Clear wording prevails - Lukoil v Ocean Tankers 2018

There are some cases where (and perhaps with a degree of hindsight) it is difficult to see how there could be any other outcome. Lukoil Asia Pacific PTE Limited v Ocean Tankers (PTE) Limited [2018] is one of them.
The Charterparty contained a 90 day time limit for submitting demurrage claims with supporting documentation. The supporting documentation wasn’t submitted in time and the question was whether the claim as “re-labelled” , not for “demurrage” but for time lost while waiting for owners orders (said in the charterparty to count “as laytime or demurrage”), was still “demurrage” and therefore subject to the documentation requirements and time limit.

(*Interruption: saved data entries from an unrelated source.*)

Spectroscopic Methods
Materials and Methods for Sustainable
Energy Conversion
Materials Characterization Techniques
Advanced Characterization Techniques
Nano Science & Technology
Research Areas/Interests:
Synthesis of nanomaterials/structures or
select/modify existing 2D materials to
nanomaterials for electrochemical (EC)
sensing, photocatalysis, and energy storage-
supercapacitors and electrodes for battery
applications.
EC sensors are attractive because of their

The key clauses in the charterparty were clauses 2A, B and 4:

“2A. Charterers shall be discharged and released from liability in respect of any claims owners may have under this charterparty… unless a claim has been presented in writing to charterers with supporting documentation within 90 days.”

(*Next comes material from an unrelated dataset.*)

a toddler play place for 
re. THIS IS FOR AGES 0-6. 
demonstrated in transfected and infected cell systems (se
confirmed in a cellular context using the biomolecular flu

“2B. For Demurrage claims supporting documents must include whenever possible… [there follows a list of documents]”

“4. If Charterers require vessel to interrupt her voyage awaiting at anchorage further orders, such delay to be for charterers’ account and shall count as laytime or demurrage, if vessel on demurrage. Drifting clause shall apply if the ship drifts.”

Owners failed to supply all of the required supporting documents within 90 days and the tribunal held that the most of the claims were time barred on that basis. But they also held that the strict documentary requirements under the time bar clause, which referred to “demurrage” claims, didn’t apply to “Clause 4 claims”.

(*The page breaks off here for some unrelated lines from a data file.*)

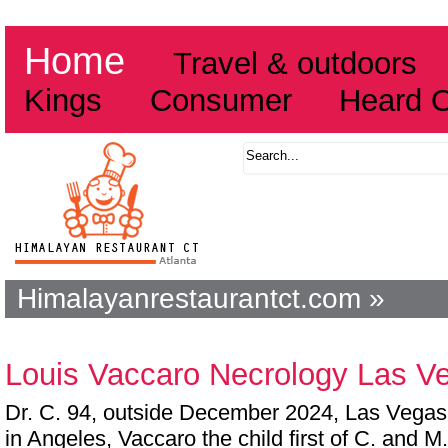
Home
Travel & outdoors
Kings
Consumer
Heard 
Himalayanrestaurantct.com »
Louis Vaccaro Necrology Las V
Dr. C. 94, outside December 2024, Las Vegas,
in Angeles, Vaccaro the child first of C. and M.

This was appealed to the High Court where it was decided that Clause 4 claims were indeed claims for demurrage.

When viewed against the reasoning of the High Court the Tribunal’s decision seems slightly surprising, but it may have been justified to some extent by the requirement that time bar clauses should be interpreted restrictively where possible. However, the charterparty in this case appears to have been very precisely drafted and, given the clarity of its wording, it does seem that the right decision was reached in the end. 

While the case turns heavily on the precise wording, the judgement does serve as a further reminder that, when submitting demurrage claims (which are commonly subject to 90/150 day time limits), Owners should check the wording and requirements of the specific charterparty carefully and should avoid simply relying on their standard practice of sending a set list of standard documents.